Three additional proteins have previously been shown to physically interact with the C. elegans FZO-1 protein (CED-9 (Rolland et al. 2009), IGDB-2 (Wang et al. 2017), and LIN-53 (Müthel et al. 2019)), none of which were identified in our screen. Rolland et al. found that CED-9 interacts predominantly with the central domain (amino acids 346-595) of FZO-1. These authors found that a truncated version of FZO-1 that was highly similar to that used in our current screen (amino acids 1-618 vs. 1-617) displayed a low affinity interaction with CED-9, which they proposed was caused by an inhibitory domain located between amino acids 220–345 (Rolland et al. 2009). This may explain why we did not identify CED-9 in our screen. FZO-1 was found to interact with IGDB-2 and LIN-53 from large-scale mass spectrometry screens (Müthel et al. 2019; Wang et al. 2017). It is possible that these proteins were not identified in our screen because they interact with the C-terminal region of FZO-1 that was not included in our bait peptide or that they were not captured using our different screening methods.

Although the role of MFN2 in mitochondrial dynamics is well established, the molecular and genetic modifiers of MFN2/FZO-1 are not fully understood. As we will not be pursuing this line of research further, we hope that these preliminary finding will be of interest to researchers in the field who will be able to confirm the putative interacting proteins as true MFN2/FZO-1 interactors, and thereby enhance our understanding of this crucial mitochondrial-associated protein.
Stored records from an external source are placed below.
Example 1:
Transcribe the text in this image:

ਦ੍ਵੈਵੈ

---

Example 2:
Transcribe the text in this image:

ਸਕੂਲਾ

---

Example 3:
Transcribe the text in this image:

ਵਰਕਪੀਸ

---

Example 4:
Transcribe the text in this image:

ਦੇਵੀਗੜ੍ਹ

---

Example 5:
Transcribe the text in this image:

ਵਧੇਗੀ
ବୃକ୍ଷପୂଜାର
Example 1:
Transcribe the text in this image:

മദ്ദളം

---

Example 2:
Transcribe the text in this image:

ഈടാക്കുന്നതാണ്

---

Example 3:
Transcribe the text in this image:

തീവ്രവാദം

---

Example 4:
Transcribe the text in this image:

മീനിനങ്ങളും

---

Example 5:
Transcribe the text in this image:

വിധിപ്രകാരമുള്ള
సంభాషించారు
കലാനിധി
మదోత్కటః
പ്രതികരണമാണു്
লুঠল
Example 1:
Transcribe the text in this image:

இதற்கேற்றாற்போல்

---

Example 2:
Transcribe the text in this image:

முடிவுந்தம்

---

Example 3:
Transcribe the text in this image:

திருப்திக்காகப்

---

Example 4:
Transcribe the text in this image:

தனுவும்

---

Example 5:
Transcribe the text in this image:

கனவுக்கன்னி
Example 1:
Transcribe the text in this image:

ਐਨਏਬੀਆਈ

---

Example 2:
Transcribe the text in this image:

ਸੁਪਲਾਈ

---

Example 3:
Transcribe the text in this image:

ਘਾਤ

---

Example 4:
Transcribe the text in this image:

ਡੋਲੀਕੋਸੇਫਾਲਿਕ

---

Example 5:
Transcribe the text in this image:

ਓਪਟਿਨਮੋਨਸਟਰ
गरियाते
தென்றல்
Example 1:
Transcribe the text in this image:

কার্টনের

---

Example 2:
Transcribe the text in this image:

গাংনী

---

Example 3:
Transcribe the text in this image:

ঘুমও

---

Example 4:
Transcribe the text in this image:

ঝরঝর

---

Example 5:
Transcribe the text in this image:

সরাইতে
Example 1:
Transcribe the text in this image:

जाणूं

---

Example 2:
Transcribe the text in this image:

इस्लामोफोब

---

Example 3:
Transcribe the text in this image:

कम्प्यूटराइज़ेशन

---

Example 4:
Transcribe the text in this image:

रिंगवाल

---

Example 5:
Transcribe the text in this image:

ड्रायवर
Molecular biology was performed using standard techniques (Sambrook, Fritsch and Maniatis 1989). A full length fzo-1 cDNA sequence was generated using an ImProm-II Reverse Transcription System (Promega, Wisconsin USA), inserted into BamHI/NheI sites in a pSM plasmid backbone, and provided to Hybrigenics Services (Paris, France). Hybrigenics Services subcloned the N-terminal portion of fzo-1 (encoding amino acids 1-617, containing both the GTPase and heptad repeat 1 domains) into a GAL4 vector for screening.
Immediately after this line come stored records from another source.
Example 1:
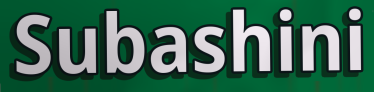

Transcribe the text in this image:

Subashini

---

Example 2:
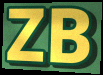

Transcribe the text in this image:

ZB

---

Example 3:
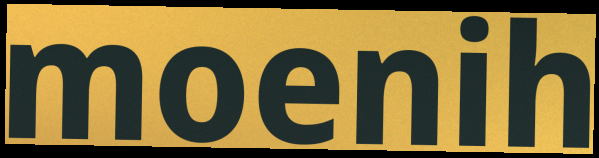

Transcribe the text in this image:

moenih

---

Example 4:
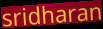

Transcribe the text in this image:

sridharan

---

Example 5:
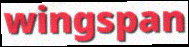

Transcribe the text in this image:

wingspan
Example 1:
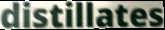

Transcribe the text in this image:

distillates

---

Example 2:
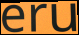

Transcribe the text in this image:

eru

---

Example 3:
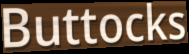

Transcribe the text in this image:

Buttocks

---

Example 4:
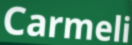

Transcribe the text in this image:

Carmeli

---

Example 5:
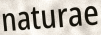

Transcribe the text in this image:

naturae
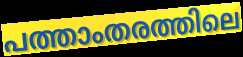
പത്താംതരത്തിലെ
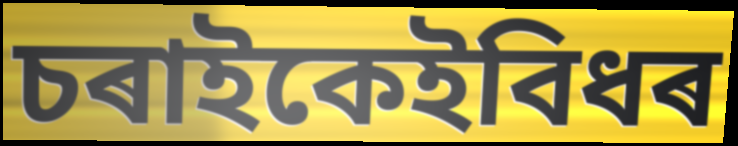
চৰাইকেইবিধৰ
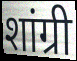
शांग्री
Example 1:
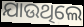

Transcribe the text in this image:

ଯାଉଥିଲେ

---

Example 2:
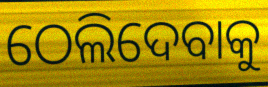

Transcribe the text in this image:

ଠେଲିଦେବାକୁ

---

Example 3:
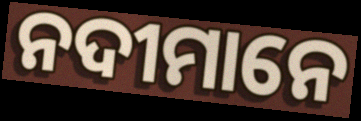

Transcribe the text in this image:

ନଦୀମାନେ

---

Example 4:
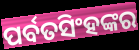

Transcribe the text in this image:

ପର୍ବତସିଂହଙ୍କର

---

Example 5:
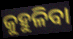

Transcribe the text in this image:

କୁହୁଳିବା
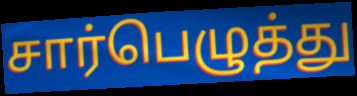
சார்பெழுத்து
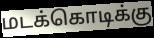
மடக்கொடிக்கு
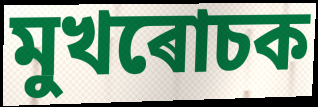
মুখৰোচক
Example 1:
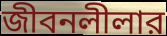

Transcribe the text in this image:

জীবনলীলার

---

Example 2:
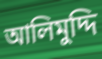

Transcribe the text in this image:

আলিমুদ্দি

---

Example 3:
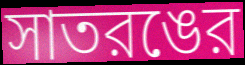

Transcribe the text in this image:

সাতরঙের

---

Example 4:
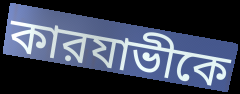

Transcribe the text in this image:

কারযাভীকে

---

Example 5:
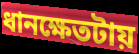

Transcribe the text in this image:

ধানক্ষেতটায়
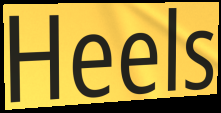
Heels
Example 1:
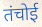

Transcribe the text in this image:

तंचोई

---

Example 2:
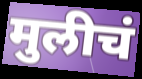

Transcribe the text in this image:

मुलीचं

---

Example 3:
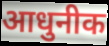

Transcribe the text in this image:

आधुनीक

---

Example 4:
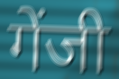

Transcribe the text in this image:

गेंजी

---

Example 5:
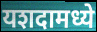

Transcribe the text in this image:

यशदामध्ये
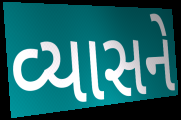
વ્યાસને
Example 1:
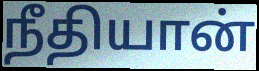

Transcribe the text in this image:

நீதியான்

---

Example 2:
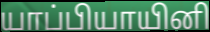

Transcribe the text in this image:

யாப்பியாயினி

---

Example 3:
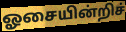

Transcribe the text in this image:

ஓசையின்றிச்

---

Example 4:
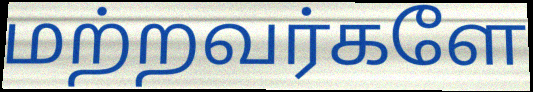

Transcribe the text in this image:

மற்றவர்களே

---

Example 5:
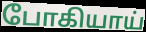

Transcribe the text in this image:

போகியாய்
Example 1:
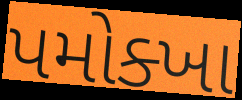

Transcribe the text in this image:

પમોક્ખા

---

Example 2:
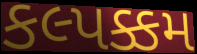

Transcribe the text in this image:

કલ્પક્કમ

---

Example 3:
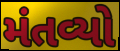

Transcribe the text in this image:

મંતવ્યો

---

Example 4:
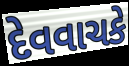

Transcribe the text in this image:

દેવવાચકે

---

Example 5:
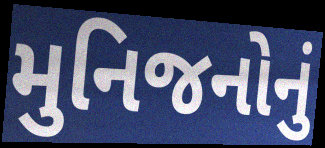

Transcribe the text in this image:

The truncated FZO-1 protein was used as bait for yeast two-hybrid screening, with 264 million potential interactions examined from C. elegans peptide libraries. Libraries were produced and analysed by Hybrigenics Services by pooling polyA+ RNA from three different N2 C. elegans cultures. Two of these contained 50% hermaphrodites and males at all developmental stages grown under normal (20°C) or stressed conditions (either starved for 7 h or heat-shocked at 35°C for 1 h prior to a 6 h recovery at 20°C). The third consisted of dauer larvae produced by growth in liquid culture at 22°C to 25°C until dauer arrest occurred. Following screening, Hybrigenics Services provided a list of putative interactors identified.

A total of 31 putative interactors were identified: AFD-1, ALR-1, C14B9.2, C35D10.12, CCT-4, CTC-2, DNJ-10, EIF-3.G, F08F8.9 isoform b, F22D6.2, F28C1.1, FZO-1, HSP-90, IMMT-2, K04C2.2, K04G7.1, LIN-22, LIR-3, NDUO-1, NDUO-5, PDI-6, PKN-1, PLK-2, STI-1, SUCO-1, T05A12.3, TIAR-1, UNC-22, USP-5, WRT-2, Y59A8B.10 isoform a.